Insomma, anche la meteorologia e il clima giocherebbero un ruolo nel favorire tweet di odio e comunque post non proprio ragionevoli. La prova viene da una ricerca apparsa su Lancet Planetary Health (prima autrice Annika Stechemesser). A segnalare questo curioso rapporto che approfondisce lo sguardo su una possibile conseguenza del mutamento climatico nei rapporti interpersonali mediati dai social e sul tessuto sociale è infatti un’analisi di miliardi di tweet effettuata dagli studiosi del PIK (Potsdam Institute for Climate Impact Research), sfruttando uno speciale algoritmo di intelligenza artificiale che ha correlato il tono degli stessi tweet con i dati derivati dalle stazioni meteorologiche nell’area.

Cosa emerge? Semplice. Negli Usa se si sale sopra i 21 gradi centigradi o i scende sotto i 12 cresce la tendenza all’aggressività dei leoni da tastiera. Ma non basta. Gli studiosi hanno anche valutato la componente sociale di questa sorta di tendenza ad incitare verso atteggiamenti non proprio amichevoli. E si sono accorti che il clima può facilitare un potenziale conflitto nella sfera digitale, con implicazioni sia in termini di popolazione, con potenziali difficoltà nella coesione sociale, sia per il benessere psicologico del singolo. 

Per giungere a questa conclusione gli esperti hanno analizzato più di quattro miliardi di tweet a partenza dagli Usa, selezionando quelli che in qualche modo riportavano messaggi aggressivi e carichi di odio. Dall’indagine, guidata da algoritmi di intelligenza artificiale, sono addirittura giunti ad osservare un un comportamento online più aggressivo quando fuori fa troppo freddo o troppo caldo.

In particolare, il minor numero di tweet caratterizzati da contenuti aggressivi e carichi di odio si ha quando la temperatura si aggira tra i 15 e i 18 gradi centigradi e, come detto, nella decade tra i 12 e i 21 gradi.

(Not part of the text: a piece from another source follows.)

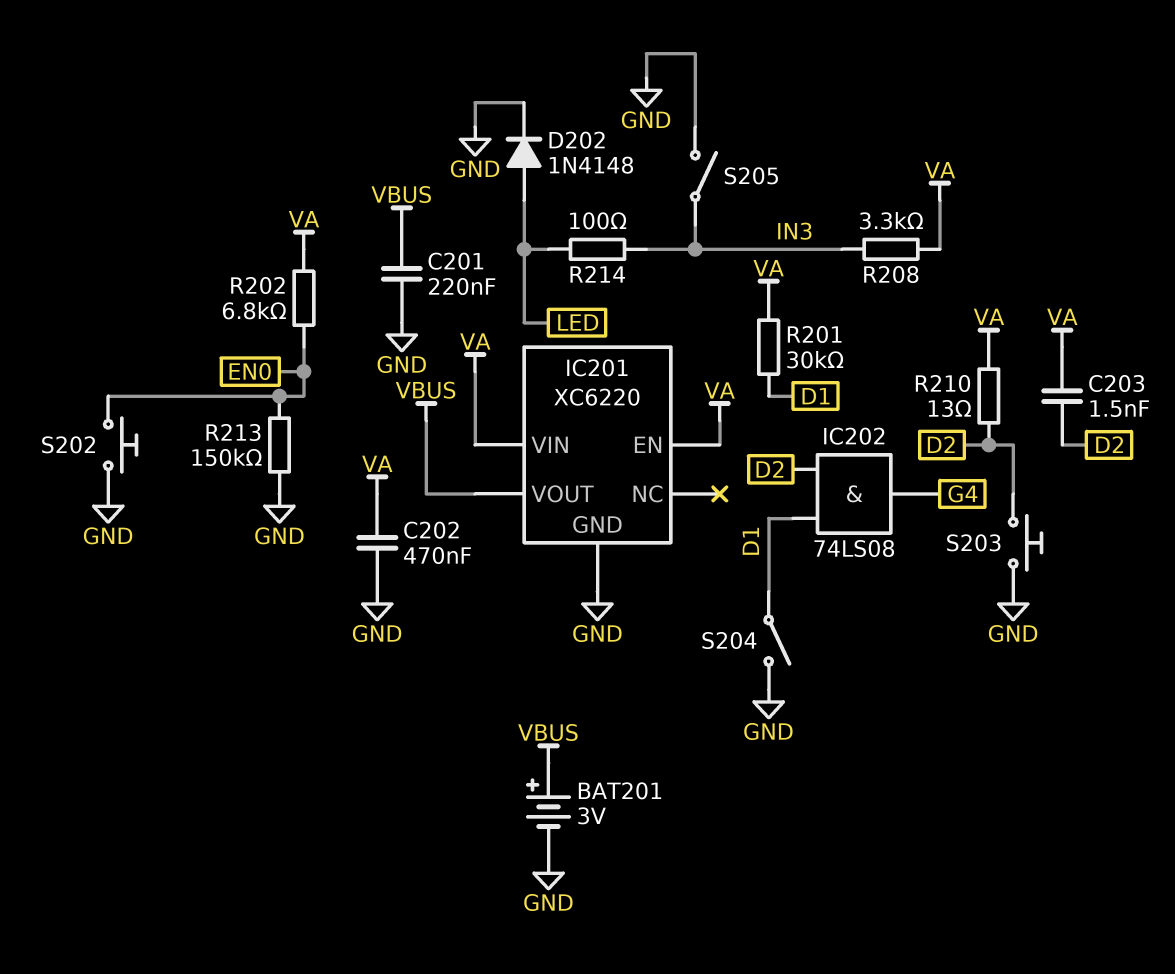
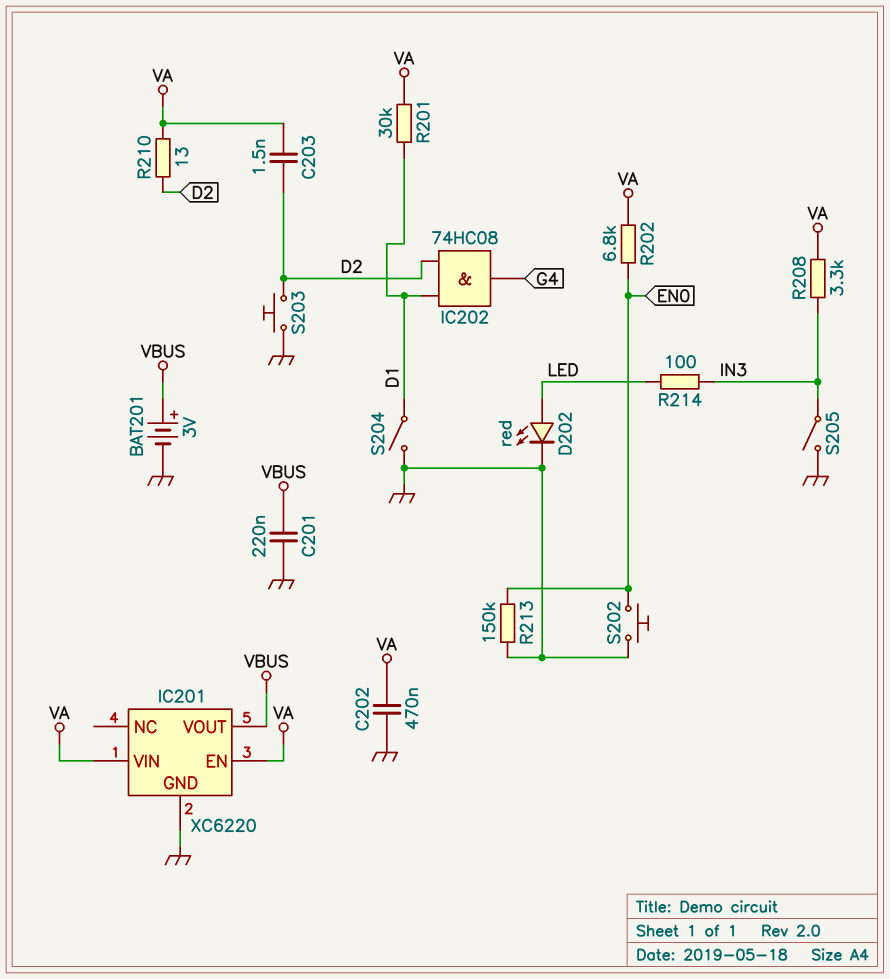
D202: diode 1N4148 (A LED, K GND) -> LED red (A LED, K GND)
IC202: AND 74LS08 (in D1, in D2, out G4) -> AND 74HC08 (in D1, in D2, out G4)

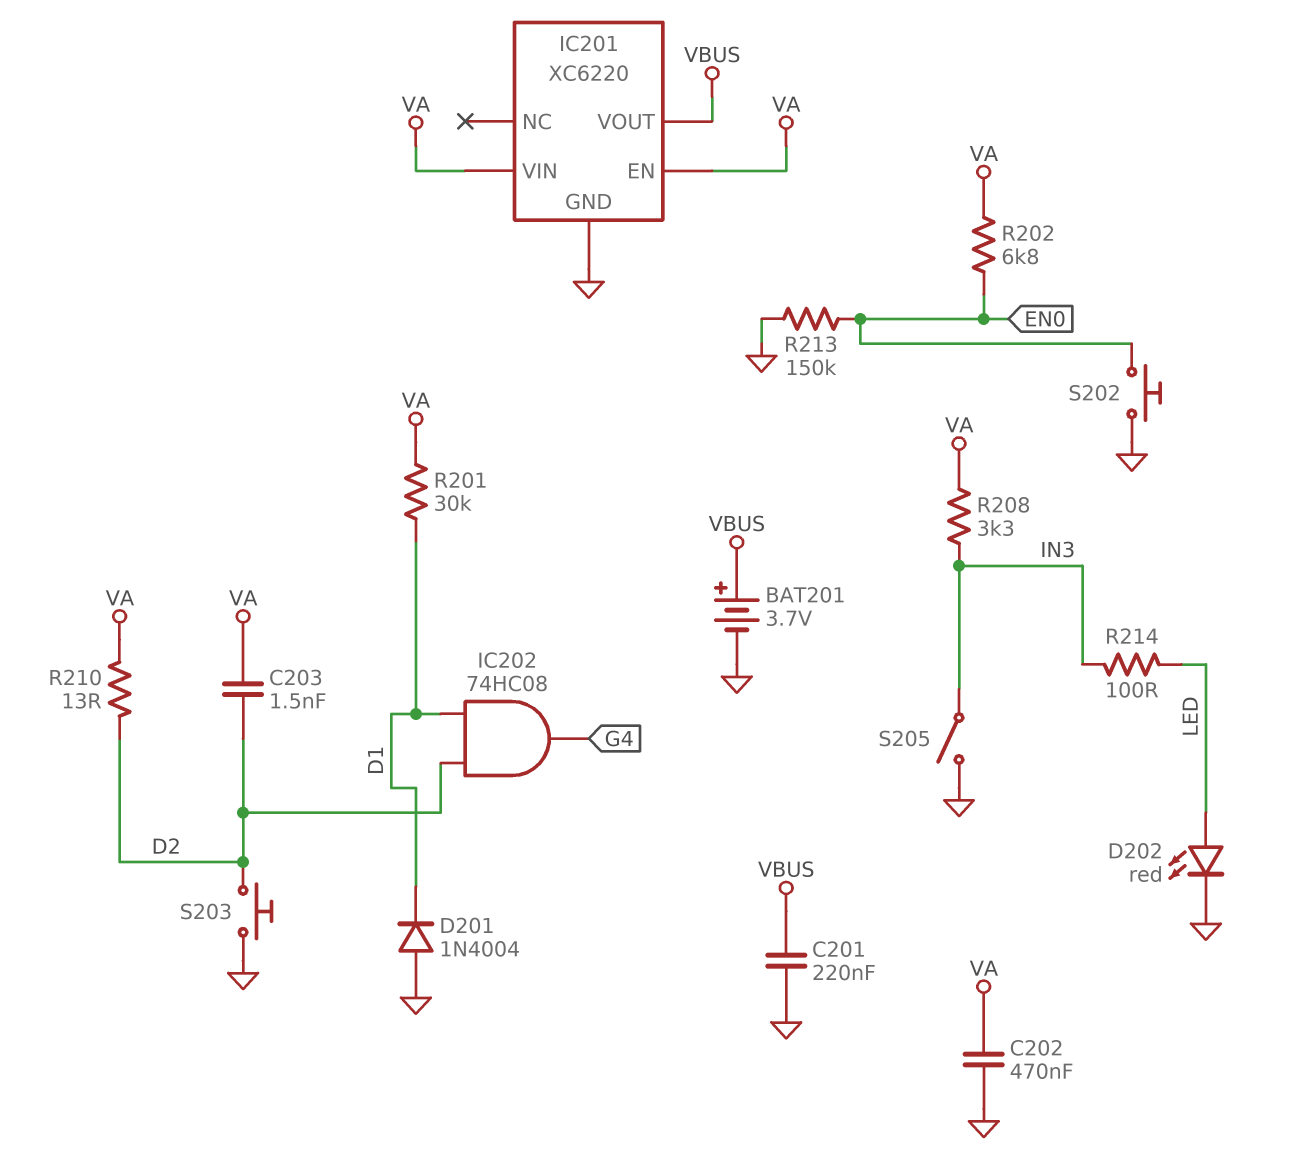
BAT201: 3V (plus VBUS, minus GND) -> 3.7V (plus VBUS, minus GND)
D201: none -> diode 1N4004 (A GND, K D1)
S204: switch (D1, GND) -> none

Ma se si scende sotto i 12 gradi o si sale ben oltre i 30, il numero dei tweet malevoli e verbalmente violenti può crescere esponenzialmente. Temperature superiori a 30 gradi appaiono costantemente legate a forti aumenti dell’odio online in tutte le zone climatiche e differenze socioeconomiche come reddito, credenze religiose o preferenze politiche. A fare la differenza quindi sarebbe soprattutto il gran caldo, con una crescita di oltre un quinto dei messaggi fortemente negativi.

La crescita è invece del 10% circa quando il termometro scende. Nel definire l’incitamento all’odio, i ricercatori sono stati guidati dalla definizione ufficiale delle Nazioni Unite. Quindi hanno evidenziato episodi di linguaggio discriminatorio con riferimento a una persona o un gruppo sulla base della religione, etnia, nazionalità, razza, colore, discendenza, genere o altro fattore di identità.

Insomma: non per tutti è semplice adattare l’organismo alle condizioni climatiche. C’è da pensare che in futuro, l’attenzione ai cambiamenti si concentri anche sulla psiche umana. In un panorama di relazioni sempre più complesse, la temperatura ambientale potrebbe diventare una variabile sociale da non sottovalutare per il benessere del singolo e la coesione sociale.